Dibawah Le Moon resto ini ada RM Padang Nusantara. Sebenarnya kita udah kenyang banget, tapi sayang juga kalo gak nyoba resto ini, ye kan. Kebetulan teman saya nanya apakah ada tempat untuk shalat disitu dan dijawab ada, maka jadilah itu alasan kita untuk masuk disana. Cuman pesan 1 porsi nasi plus 1 porsi kikil. Saya cuma icip-icip dan minum. Kikilnya enak dan gurih. Makanan lainnya juga menggoda selera. Customer datang dan pergi, jadi gak pernah sepi. Dan tidak terbatas hanya kepada orang Indonesia saja tapi orang asing pun ada beberapa. Harga juga masih terjangkaulah.
Kita masih mampir ke Exchange Square tempat kami beli buah kemarin buat nyari tambahan oleh-oleh makanan, teman saya masih ada sisa uang yang ingin dia habiskan.

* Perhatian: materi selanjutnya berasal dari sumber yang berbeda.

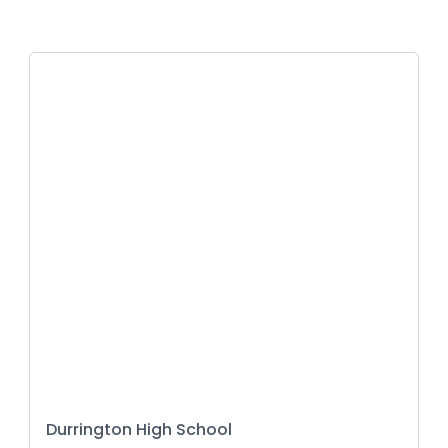
Durrington High School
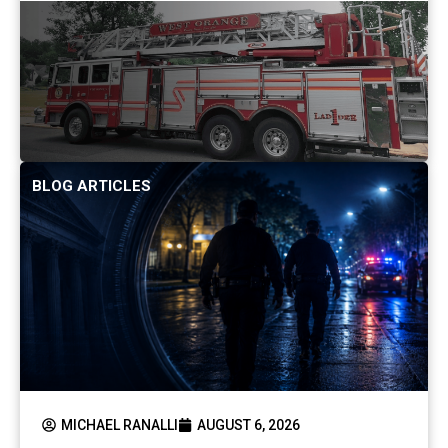
BLOG ARTICLES
MICHAEL RANALLI
AUGUST 6, 2026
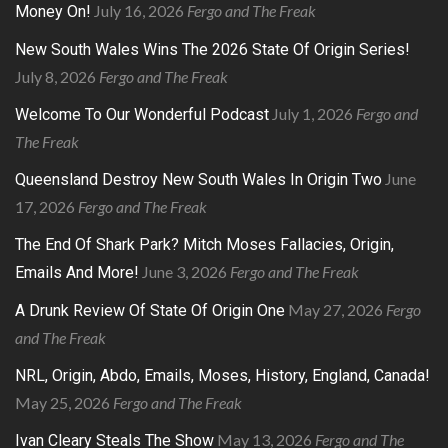
July 16, 2026
Fergo and The Freak
Money On!
New South Wales Wins The 2026 State Of Origin Series!
July 8, 2026
Fergo and The Freak
July 1, 2026
Fergo and
Welcome To Our Wonderful Podcast
The Freak
June
Queensland Destroy New South Wales In Origin Two
17, 2026
Fergo and The Freak
The End Of Shark Park? Mitch Moses Fallacies, Origin,
June 3, 2026
Fergo and The Freak
Emails And More!
May 27, 2026
Fergo
A Drunk Review Of State Of Origin One
and The Freak
NRL, Origin, Abdo, Emails, Moses, History, England, Canada!
May 25, 2026
Fergo and The Freak
May 13, 2026
Fergo and The
Ivan Cleary Steals The Show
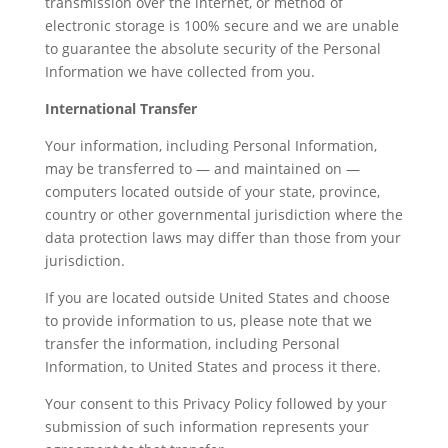
transmission over the internet, or method of
electronic storage is 100% secure and we are unable
to guarantee the absolute security of the Personal
Information we have collected from you.
International Transfer
Your information, including Personal Information,
may be transferred to — and maintained on —
computers located outside of your state, province,
country or other governmental jurisdiction where the
data protection laws may differ than those from your
jurisdiction.
If you are located outside United States and choose
to provide information to us, please note that we
transfer the information, including Personal
Information, to United States and process it there.
Your consent to this Privacy Policy followed by your
submission of such information represents your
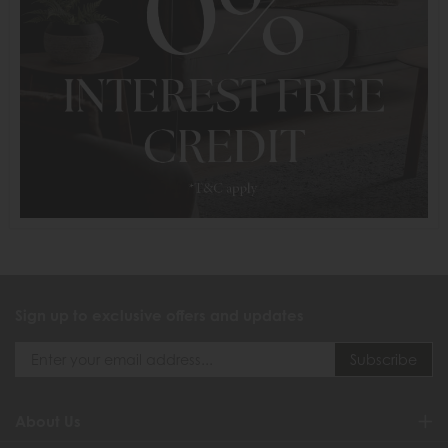
Sign up to exclusive offers and updates
About Us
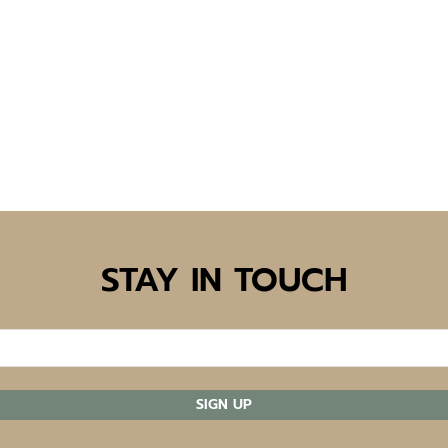
STAY IN TOUCH
SIGN UP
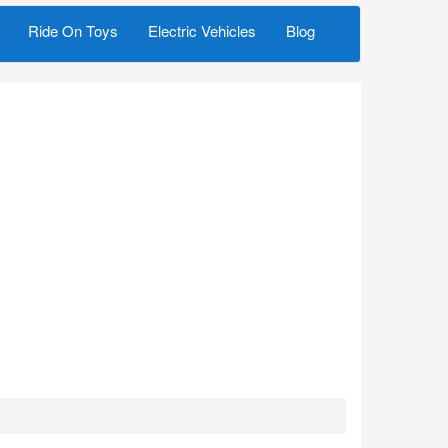
Ride On Toys
Electric Vehicles
Blog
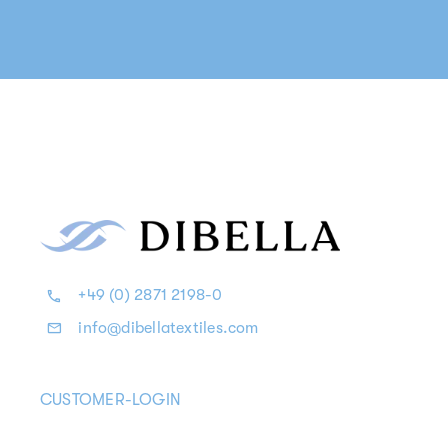
+49 (0) 2871 2198-0
info@dibellatextiles.com
CUSTOMER-LOGIN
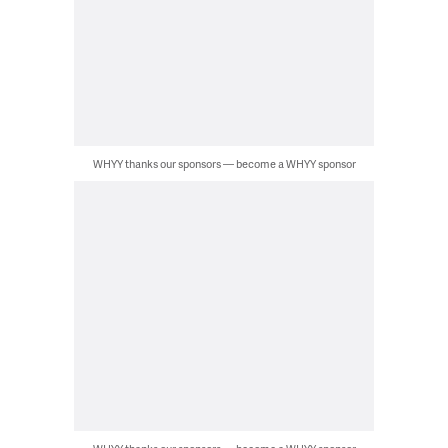
WHYY thanks our sponsors — become a WHYY sponsor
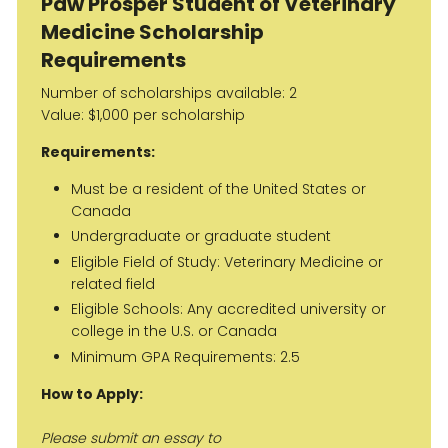
Paw Prosper Student of Veterinary
Medicine Scholarship
Requirements
Number of scholarships available: 2
Value: $1,000 per scholarship
Requirements:
Must be a resident of the United States or
Canada
Undergraduate or graduate student
Eligible Field of Study: Veterinary Medicine or
related field
Eligible Schools: Any accredited university or
college in the U.S. or Canada
Minimum GPA Requirements: 2.5
How to Apply:
Please submit an essay to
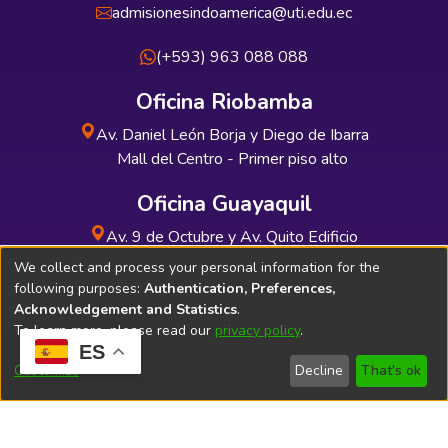
admisionesindoamerica@uti.edu.ec
(+593) 963 088 088
Oficina Riobamba
Av. Daniel León Borja y Diego de Ibarra
Mall del Centro - Primer piso alto
Oficina Guayaquil
Av. 9 de Octubre y Av. Quito Edificio
INDUAUTO - Planta baja
We collect and process your personal information for the
following purposes:
Authentication, Preferences,
Acknowledgement and Statistics
.
To learn more, please read our
privacy policy
.
ES
Soporte Técnico
Bibliolatino.com
Customize
Decline
That's ok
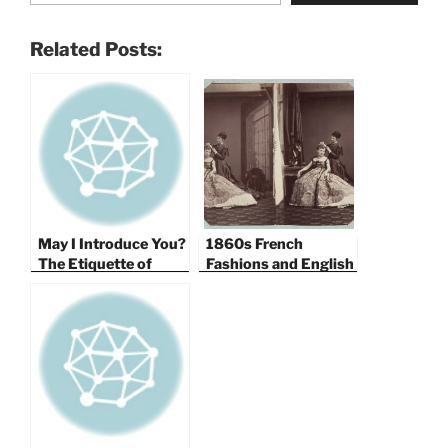
Related Posts:
May I Introduce You?
1860s French
The Etiquette of
Fashions and English
Victorian
Ballroom Etiquette
Introductions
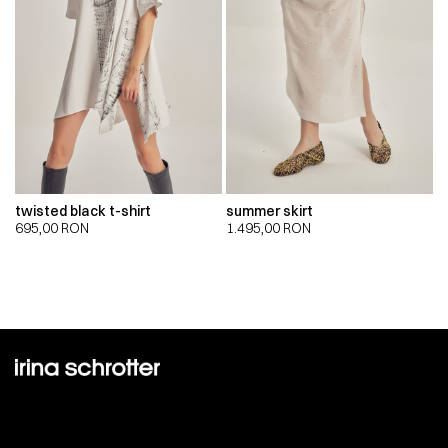
twisted black t-shirt
summer skirt
695,00
RON
1.495,00
RON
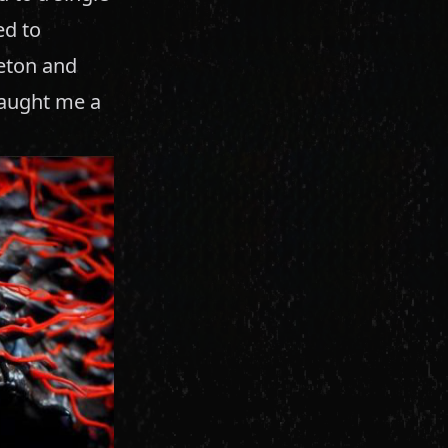
ed to
leton and
taught me a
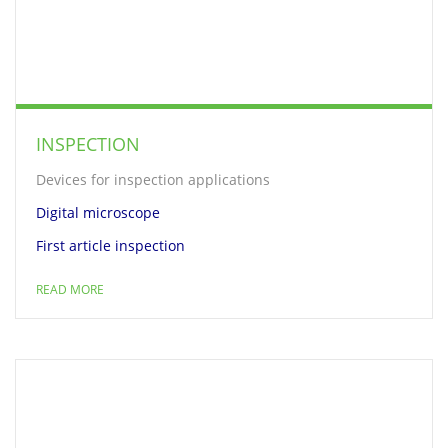
INSPECTION
Devices for inspection applications
Digital microscope
First article inspection
READ MORE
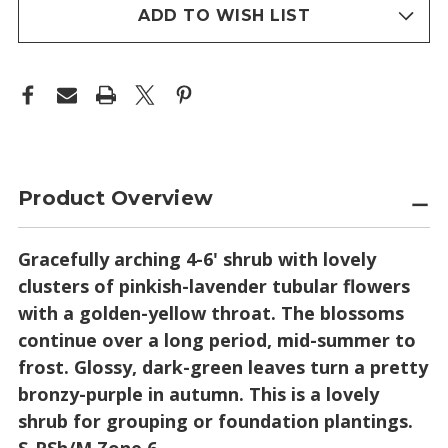
stock
ADD TO WISH LIST
Product Overview
Gracefully arching 4-6' shrub with lovely
clusters of pinkish-lavender tubular flowers
with a golden-yellow throat. The blossoms
continue over a long period, mid-summer to
frost. Glossy, dark-green leaves turn a pretty
bronzy-purple in autumn. This is a lovely
shrub for grouping or foundation plantings.
S-PSh/M Zone 6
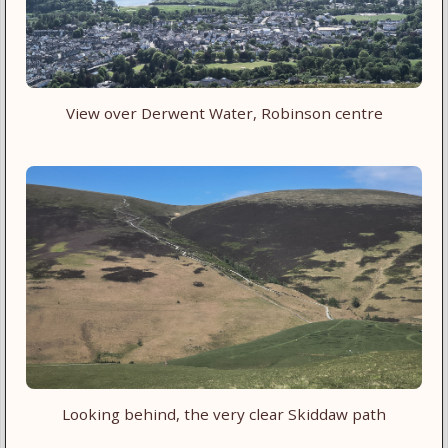
View over Derwent Water, Robinson centre
Looking behind, the very clear Skiddaw path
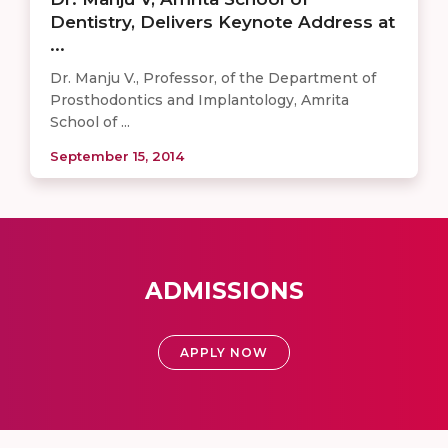
Dentistry, Delivers Keynote Address at
...
Dr. Manju V., Professor, of the Department of
Prosthodontics and Implantology, Amrita
School of ...
September 15, 2014
ADMISSIONS
APPLY NOW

Habis itu kita balik hotel untuk bersiap ke bandara. Ke bandara tetap naik tuktuk, berasa terhormat sekali tuktuk itu bisa drop off kita persis di depan terminal keberangkatan. Keren kan?
Overall, buat yang belum pernah ke Phnom Penh, kota ini ok banget buat pilihan jalan-jalan pas weekend. Hotel gak mahal, makanan halal banyak, transport tuktuk murah, bandara dekat, negara bebas visa, pesawat direct, jam terbangnya gak bikin harus cuti.